[WORK TO BE COMPLETED]: Only the lines from the beginning of the data below through the line that contains "Das Justizfachsystem GO§A ist für den" should be repeated, exactly as written.

Transcribed page contents
-=-=-=-=-
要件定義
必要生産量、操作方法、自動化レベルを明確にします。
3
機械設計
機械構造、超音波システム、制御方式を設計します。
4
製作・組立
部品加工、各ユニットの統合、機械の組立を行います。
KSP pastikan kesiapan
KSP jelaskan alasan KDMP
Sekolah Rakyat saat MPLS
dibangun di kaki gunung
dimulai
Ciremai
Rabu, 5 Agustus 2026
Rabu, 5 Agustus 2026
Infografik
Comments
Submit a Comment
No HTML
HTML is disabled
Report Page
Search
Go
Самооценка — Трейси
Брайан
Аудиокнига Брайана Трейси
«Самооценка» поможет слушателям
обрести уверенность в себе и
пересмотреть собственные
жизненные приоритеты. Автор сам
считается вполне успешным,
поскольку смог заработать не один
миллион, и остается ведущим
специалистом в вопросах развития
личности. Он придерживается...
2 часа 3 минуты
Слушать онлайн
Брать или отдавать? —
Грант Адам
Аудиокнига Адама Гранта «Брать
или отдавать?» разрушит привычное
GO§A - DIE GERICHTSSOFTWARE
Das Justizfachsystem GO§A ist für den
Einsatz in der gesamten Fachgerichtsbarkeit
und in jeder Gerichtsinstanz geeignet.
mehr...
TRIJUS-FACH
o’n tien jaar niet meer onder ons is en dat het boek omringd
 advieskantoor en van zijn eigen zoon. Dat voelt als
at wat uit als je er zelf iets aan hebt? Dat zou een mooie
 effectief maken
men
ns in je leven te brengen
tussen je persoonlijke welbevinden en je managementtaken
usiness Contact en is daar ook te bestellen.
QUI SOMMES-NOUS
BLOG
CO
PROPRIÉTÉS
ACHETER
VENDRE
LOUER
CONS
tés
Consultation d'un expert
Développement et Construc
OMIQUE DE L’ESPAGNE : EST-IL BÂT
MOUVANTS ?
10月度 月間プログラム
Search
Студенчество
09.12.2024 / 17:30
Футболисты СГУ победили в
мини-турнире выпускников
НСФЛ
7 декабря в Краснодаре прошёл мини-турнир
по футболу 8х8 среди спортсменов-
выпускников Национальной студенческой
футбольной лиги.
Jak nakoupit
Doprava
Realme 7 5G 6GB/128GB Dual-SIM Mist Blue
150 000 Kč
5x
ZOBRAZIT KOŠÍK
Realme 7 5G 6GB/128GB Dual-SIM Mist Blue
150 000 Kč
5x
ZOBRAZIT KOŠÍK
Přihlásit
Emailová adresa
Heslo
-=-=-=-=-
[ANSWER FOR THE TASK]:
要件定義
必要生産量、操作方法、自動化レベルを明確にします。
3
機械設計
機械構造、超音波システム、制御方式を設計します。
4
製作・組立
部品加工、各ユニットの統合、機械の組立を行います。
KSP pastikan kesiapan
KSP jelaskan alasan KDMP
Sekolah Rakyat saat MPLS
dibangun di kaki gunung
dimulai
Ciremai
Rabu, 5 Agustus 2026
Rabu, 5 Agustus 2026
Infografik
Comments
Submit a Comment
No HTML
HTML is disabled
Report Page
Search
Go
Самооценка — Трейси
Брайан
Аудиокнига Брайана Трейси
«Самооценка» поможет слушателям
обрести уверенность в себе и
пересмотреть собственные
жизненные приоритеты. Автор сам
считается вполне успешным,
поскольку смог заработать не один
миллион, и остается ведущим
специалистом в вопросах развития
личности. Он придерживается...
2 часа 3 минуты
Слушать онлайн
Брать или отдавать? —
Грант Адам
Аудиокнига Адама Гранта «Брать
или отдавать?» разрушит привычное
GO§A - DIE GERICHTSSOFTWARE
Das Justizfachsystem GO§A ist für den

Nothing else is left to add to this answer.